Does anyone know if -O3 (or -O2?) -march=native should be enough to get reasonab...

nkurz · on Nov 30, 2014

I think yes. A couple weeks ago I tested compilation for a project on Haswell and Sandy Bridge using various recent versions of CLang, GCC, and ICC to determine whether it was safe to use just "-O3 -march=native" in combination with "#include <x86intrin.h>" instead of more specific versions.

While my testing was far from rigorous, my conclusion was that this is now sufficient and acceptable to get appropriate platform-specific SIMD optimization.

You'll find some recent arguments for "-Ofast" instead of "-O3" or "-O2", but compiler versions that don't support this are still recent enough to common. Others occasionally argue that "-Os" is a better modern default, but I haven't found this to be true. Although more debatable, I'd suggest "-g -Wall -Wextra" also be part of the defaults compiler options for most projects.

e12e · on Nov 30, 2014

Thank you both, and especially for the mention of x86intrin.h ... I wasn't aware of that.

naner · on Nov 30, 2014

It's probably fine. Back in the day (early 00s) I used Gentoo and I think pretty much everyone used march (because why not?) with no real negative side effects. It may be a little more buggy with uncommon or new architectures.

I did have the occasional weird breakage with -Os, though (once it broke make...). Anyways, -O2, -O3, and -Os should be pretty reliable as I imagine they are the most used optimization flags these days.

You generally don't have to tweak options manually unless a small increase in performance is very important to your application or you are running specialized programs that will benefit largely from a specific optimization. Remember -- most Linux distributions use pretty basic cflags and are reasonably performant.

Come to think of it, the Gentoo project has probably been useful in rooting out weird cflag bugs in GCC. :)

EDIT: Also check this out:

http://wiki.gentoo.org/wiki/Safe_CFLAGS

bluecalm · on Nov 30, 2014

I remember that -flto sometimes adds few %'s to overall speed. If you are doing a lot of floating point math you can check various modes. First try is always -Ofast which turns on -ffast-math flag. From the gcc page:

    -ffast-math
    Sets -fno-math-errno, -funsafe-math-optimizations, -ffinite-math-only, -fno-rounding-math, -fno-signaling-nans and -fcx-limited-range.

    This option causes the preprocessor macro __FAST_MATH__ to be defined.

    This option is not turned on by any -O option besides -Ofast since it can result in incorrect output for programs that depend on an exact implementation of IEEE or ISO rules/specifications for math functions. It may, however, yield faster code for programs that do not require the guarantees of these specifications.

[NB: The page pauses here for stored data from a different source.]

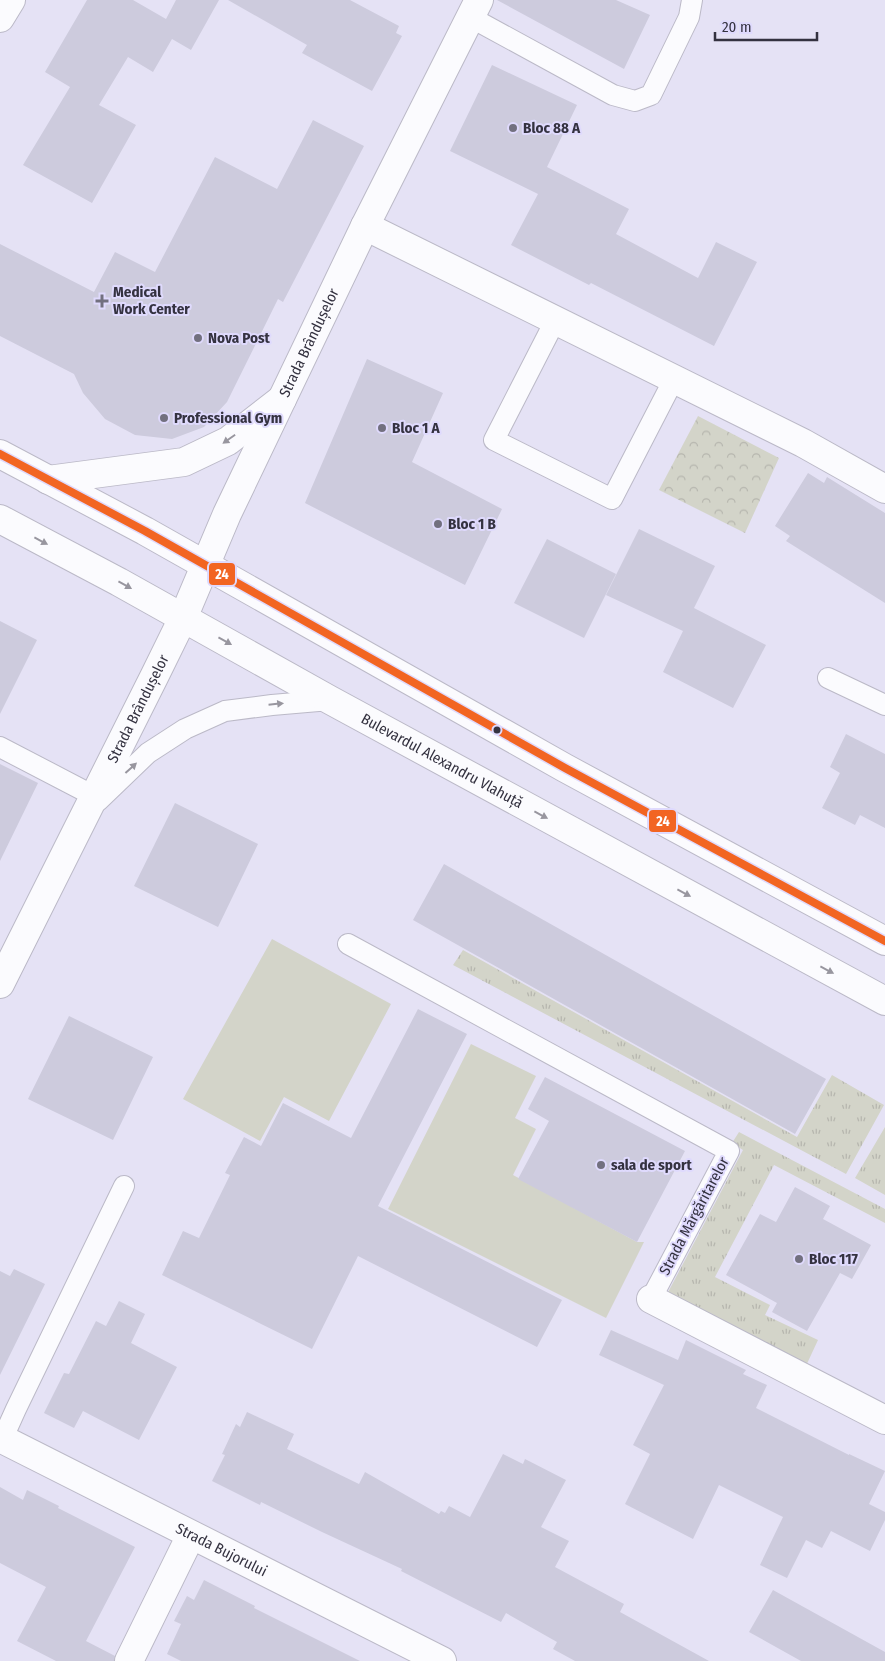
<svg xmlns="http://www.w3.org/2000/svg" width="885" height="1661" viewBox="0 0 885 1661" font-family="'Fira Sans Condensed',sans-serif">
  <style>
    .grass { fill: url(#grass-tufts) }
    .park { fill: url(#park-crowns) }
    .pitch { fill: #d3d4c9 }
    .building { fill: #cdcbdd }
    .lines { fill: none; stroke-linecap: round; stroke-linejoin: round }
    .service-casing { stroke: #bbb9c7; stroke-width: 22 }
    .minor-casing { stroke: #bbb9c7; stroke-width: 30 }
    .secondary-casing { stroke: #bbb9c7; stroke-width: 30 }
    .service { stroke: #fbfbfe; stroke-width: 20 }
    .minor { stroke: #fbfbfe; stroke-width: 28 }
    .secondary { stroke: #fbfbfe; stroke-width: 28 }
    .bus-1-casing { stroke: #dfdafd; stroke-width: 11 }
    .bus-1 { stroke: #f26522; stroke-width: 8 }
    .oneway { fill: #98969f }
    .poi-dot { fill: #72707f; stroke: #dfdafd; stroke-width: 2 }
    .bus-dot { fill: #343240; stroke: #dfdafd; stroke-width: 2 }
    .labels { text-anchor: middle; stroke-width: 4; stroke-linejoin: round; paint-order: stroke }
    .poi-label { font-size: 15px; font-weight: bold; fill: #343240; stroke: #dfdafd; text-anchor: start }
    .street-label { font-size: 15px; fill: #343240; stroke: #dfdafd }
    .line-badge { stroke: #dfdafd; stroke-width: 2 }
    .badge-label { font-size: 14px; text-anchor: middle; font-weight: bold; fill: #fff }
  </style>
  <defs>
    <pattern id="grass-tufts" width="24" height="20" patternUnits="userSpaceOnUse" patternTransform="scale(1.25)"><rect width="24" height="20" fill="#d3d4c9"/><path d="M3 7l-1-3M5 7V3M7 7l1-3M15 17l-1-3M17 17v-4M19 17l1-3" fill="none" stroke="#b6b6ae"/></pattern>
    <pattern id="park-crowns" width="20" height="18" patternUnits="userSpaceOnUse" patternTransform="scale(1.25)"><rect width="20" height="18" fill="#d3d4c9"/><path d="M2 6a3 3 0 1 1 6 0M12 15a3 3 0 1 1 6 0" fill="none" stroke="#b6b6ae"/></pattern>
  </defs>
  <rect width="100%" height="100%" fill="#e5e2f5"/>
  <path class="grass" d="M 463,950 L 797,1137 L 832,1075 L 884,1105 L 846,1174 L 453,965 Z
    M 885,1127 L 885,1195 L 855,1178 Z
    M 739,1132 L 885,1209 L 885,1223 L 774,1165 L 715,1277 L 770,1305 L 765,1315 L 818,1340 L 805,1368 L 665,1298 L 743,1150 L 732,1143 Z"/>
  <path class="park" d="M 698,416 L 779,458 L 745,533 L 659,490 Z"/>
  <path class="pitch" d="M 272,939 L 391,1004 L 329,1121 L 284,1097 L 260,1141 L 183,1099 Z
    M 471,1044 L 536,1076 L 515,1118 L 536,1129 L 513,1175 L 637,1242 L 644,1242 L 606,1318 L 388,1209 Z"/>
  <path class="building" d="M 87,0 L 133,0 L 166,19 L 176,0 L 219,0 L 191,50 L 172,39 L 153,72 L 128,57 L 99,105 L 136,125 L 92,203 L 23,165 L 70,87 L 45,72 Z
    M 228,0 L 350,0 L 399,26 L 396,33 L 402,36 L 372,91 L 302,53 L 307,45 Z
    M 497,0 L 616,0 L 650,15 L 624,69 Z
    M 492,65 L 577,105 L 547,167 L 629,209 L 616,234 L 698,278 L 716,242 L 757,262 L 714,346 L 591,283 L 589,285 L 511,245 L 538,194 L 450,151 Z
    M 313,120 L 364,146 L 283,302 L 278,299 L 227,402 L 204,427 L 172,439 L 135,435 L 105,419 L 83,393 L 74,374 L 0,336 L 0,244 L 94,292 L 115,252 L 155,272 L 215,157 L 277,189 Z
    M 367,359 L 443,393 L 412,462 L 502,509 L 465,585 L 305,503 Z
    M 808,473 L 824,483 L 827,477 L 885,513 L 885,603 L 786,541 L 790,536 L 775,526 Z
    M 639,529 L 715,566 L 694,608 L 766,645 L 733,708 L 663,672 L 683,631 L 606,595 Z
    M 547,539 L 616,574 L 584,638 L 514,603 Z
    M 0,621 L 37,640 L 0,714 Z
    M 846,734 L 885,754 L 885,828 L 860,815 L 855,825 L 822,808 L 840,773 L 830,767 Z
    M 0,764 L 38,783 L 0,861 Z
    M 175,803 L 258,844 L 218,927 L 134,886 Z
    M 444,864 L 826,1079 L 795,1134 L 413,920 Z
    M 418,1009 L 467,1034 L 378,1206 L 562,1300 L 537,1347 L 358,1256 L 312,1349 L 162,1275 L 183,1231 L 199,1238 L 230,1175 L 225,1173 L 244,1137 L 261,1146 L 283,1103 L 351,1138 Z
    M 69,1016 L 153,1057 L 113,1140 L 28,1099 Z
    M 545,1077 L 685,1151 L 637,1242 L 518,1179 L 549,1121 L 528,1109 Z
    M 795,1187 L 830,1206 L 823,1219 L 871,1245 L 852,1279 L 840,1273 L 807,1331 L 772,1312 L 777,1303 L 726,1275 L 760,1214 L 776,1222 Z
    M 14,1269 L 45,1284 L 0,1375 L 0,1271 L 10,1276 Z
    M 119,1301 L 145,1314 L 131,1343 L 177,1367 L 139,1440 L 83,1411 L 74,1428 L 44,1413 L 64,1373 L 69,1374 L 96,1321 L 106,1326 Z
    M 611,1330 L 678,1360 L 686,1340 L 746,1370 L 743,1374 L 767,1385 L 756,1408 L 849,1455 L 849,1454 L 885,1471 L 869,1504 L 885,1512 L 885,1520 L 870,1551 L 831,1531 L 822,1548 L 806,1540 L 787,1578 L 760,1565 L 783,1517 L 719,1485 L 693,1539 L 625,1504 L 650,1454 L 633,1445 L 664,1385 L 599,1355 Z
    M 247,1412 L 294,1434 L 287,1449 L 359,1484 L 365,1472 L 439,1514 L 441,1511 L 445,1513 L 449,1506 L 470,1517 L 503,1454 L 523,1464 L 525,1459 L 566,1480 L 541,1527 L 569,1541 L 555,1567 L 624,1604 L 620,1612 L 709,1661 L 575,1661 L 553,1649 L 557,1642 L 506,1613 L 501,1622 L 401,1571 L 402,1569 L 322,1532 L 261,1502 L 260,1505 L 212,1481 L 225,1455 L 222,1454 L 236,1424 L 240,1427 Z
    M 0,1487 L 23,1500 L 27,1490 L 59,1506 L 58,1508 L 135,1547 L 86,1641 L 115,1656 L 114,1661 L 56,1661 L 17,1641 L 46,1587 L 0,1563 Z
    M 204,1580 L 255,1606 L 254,1608 L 360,1661 L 181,1661 L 167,1654 L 181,1624 L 174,1621 L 187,1596 L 194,1600 Z
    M 773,1590 L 885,1652 L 885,1661 L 801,1661 L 749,1632 Z"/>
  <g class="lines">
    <defs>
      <path id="service" d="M 470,17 L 613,95 L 635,101 L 651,95 L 689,17 L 692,0
        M 556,319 L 494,440 L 612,499 L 674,379
        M 828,678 L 885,705
        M 0,747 L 94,796
        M 98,801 L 148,753 L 185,729 L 225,711 L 272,705 L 330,700
        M 348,944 L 729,1151 L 651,1299
        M 2,1440 L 16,1409 L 124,1186"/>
      <g id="minor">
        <path d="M 0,18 L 11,0"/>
        <path d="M 365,226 L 803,443 L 885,489"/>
        <path id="s1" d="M 0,984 L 155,675 L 183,618 L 227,514 L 365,226 L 479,0"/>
        <path d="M 651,1299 L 885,1420"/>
        <path id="s2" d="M 0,1438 L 442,1661"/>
        <path d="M 129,1661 L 191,1535"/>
      </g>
      <g id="secondary">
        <path d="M 0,454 L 145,531 L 565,768 L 885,941"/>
        <path d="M 48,480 L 184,462 L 228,441 L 282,399"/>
        <path id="s3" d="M 0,519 L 119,582 L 330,700 L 885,1001"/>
      </g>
    </defs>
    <use href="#service" class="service-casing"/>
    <use href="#minor" class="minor-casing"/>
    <use href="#secondary" class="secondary-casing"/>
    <use href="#service" class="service"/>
    <use href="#minor" class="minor"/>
    <use href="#secondary" class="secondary"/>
    <defs>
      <path id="bus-1" d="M 0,454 L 145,531 L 565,768 L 885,941"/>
    </defs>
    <use href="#bus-1" class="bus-1-casing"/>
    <use href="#bus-1" class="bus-1"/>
  </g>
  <defs><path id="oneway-solid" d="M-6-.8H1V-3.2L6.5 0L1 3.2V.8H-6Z" transform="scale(1.25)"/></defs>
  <g class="oneway">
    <use href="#oneway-solid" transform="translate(229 439) rotate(145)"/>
    <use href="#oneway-solid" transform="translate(41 541) rotate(28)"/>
    <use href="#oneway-solid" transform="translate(125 585) rotate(29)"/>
    <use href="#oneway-solid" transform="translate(225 641) rotate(29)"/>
    <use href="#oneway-solid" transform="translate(276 704) rotate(-6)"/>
    <use href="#oneway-solid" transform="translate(131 768) rotate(-42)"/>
    <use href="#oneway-solid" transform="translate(541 815) rotate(28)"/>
    <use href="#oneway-solid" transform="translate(684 893) rotate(28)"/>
    <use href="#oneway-solid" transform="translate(827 970) rotate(28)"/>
  </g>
  <g class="poi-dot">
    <circle cx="513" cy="128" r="5"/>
    <path d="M99.5 293.5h5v5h5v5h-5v5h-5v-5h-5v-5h5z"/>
    <circle cx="198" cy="338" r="5"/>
    <circle cx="164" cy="418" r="5"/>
    <circle cx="382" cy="428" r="5"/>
    <circle cx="438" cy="524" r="5"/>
    <circle cx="601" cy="1165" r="5"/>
    <circle cx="799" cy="1259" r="5"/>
  </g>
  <circle class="bus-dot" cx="497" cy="730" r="4.5"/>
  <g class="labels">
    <g class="poi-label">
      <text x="523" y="133">Bloc 88 A</text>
      <text x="113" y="297">Medical<tspan x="113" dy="17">Work Center</tspan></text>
      <text x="208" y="343">Nova Post</text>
      <text x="174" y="423">Professional Gym</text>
      <text x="392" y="433">Bloc 1 A</text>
      <text x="448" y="529">Bloc 1 B</text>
      <text x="611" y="1170">sala de sport</text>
      <text x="809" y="1264">Bloc 117</text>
    </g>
    <g class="street-label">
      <text dy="5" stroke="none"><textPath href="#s1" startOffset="712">Strada Brândușelor</textPath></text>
      <text dy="5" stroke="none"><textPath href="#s1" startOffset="308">Strada Brândușelor</textPath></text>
      <text dy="5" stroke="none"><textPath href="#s3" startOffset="504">Bulevardul Alexandru Vlahuță</textPath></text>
      <text transform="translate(694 1216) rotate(-62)" y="5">Strada Mărgăritarelor</text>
      <text dy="5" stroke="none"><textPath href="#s2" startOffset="248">Strada Bujorului</textPath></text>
    </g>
  </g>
  <g class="line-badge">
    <rect x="208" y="562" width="28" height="24" rx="5" fill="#f26522"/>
    <rect x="648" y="809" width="29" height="24" rx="5" fill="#f26522"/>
  </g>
  <g class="badge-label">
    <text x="222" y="579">24</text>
    <text x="663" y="826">24</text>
  </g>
  <path d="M715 32v8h102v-8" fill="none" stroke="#343240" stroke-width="2.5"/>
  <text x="722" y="32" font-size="15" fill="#343240" stroke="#dfdafd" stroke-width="4" paint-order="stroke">20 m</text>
</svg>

I also remember that gcc started producing significantly faster code for my projects at around 4.7 or 4.8 version (can't remember which one).

yoklov · on Nov 30, 2014

`-ffast-math` is a double-edged sword. It can frequently optimize away stuff like NaN checks and the like, breaking code that uses NaN as a missing value. This, specifically, has bitten me before, but there are certainly other areas that it can bite you.

OTOH it gives the compiler to do a great deal of algebraic simplifications, including expression reordering. This probably will bring what the compiler can actually do more in line with what you think it should be able to do.

Basically, you need to test with it on if you're going to use `-ffast-math`. You might also have good luck with turning on a subset of the flags. For example, IIRC in the project with the NaN checks, using all of them except `-ffinite-math-only` fixed the problem in this case.

Some of them are obvious to turn on though. `-fno-math-errno` should be the default for most programs, if you ask me. I've never seen anybody check `errno` to see if their call to, e.g. `sqrt`, was invalid, and I hope I never do.

emn13 · on Nov 30, 2014

If -ffast-math won't work, a few more to consider:

-fassociative-math (generally safe unless you're dealing with math written specifically to take advantage of the details of floating point arithmetic)

-fno-signed-zeros - again, though it's possible some code depends on this, it's rather unlikely.

-fno-trapping-math - do you actually use traps?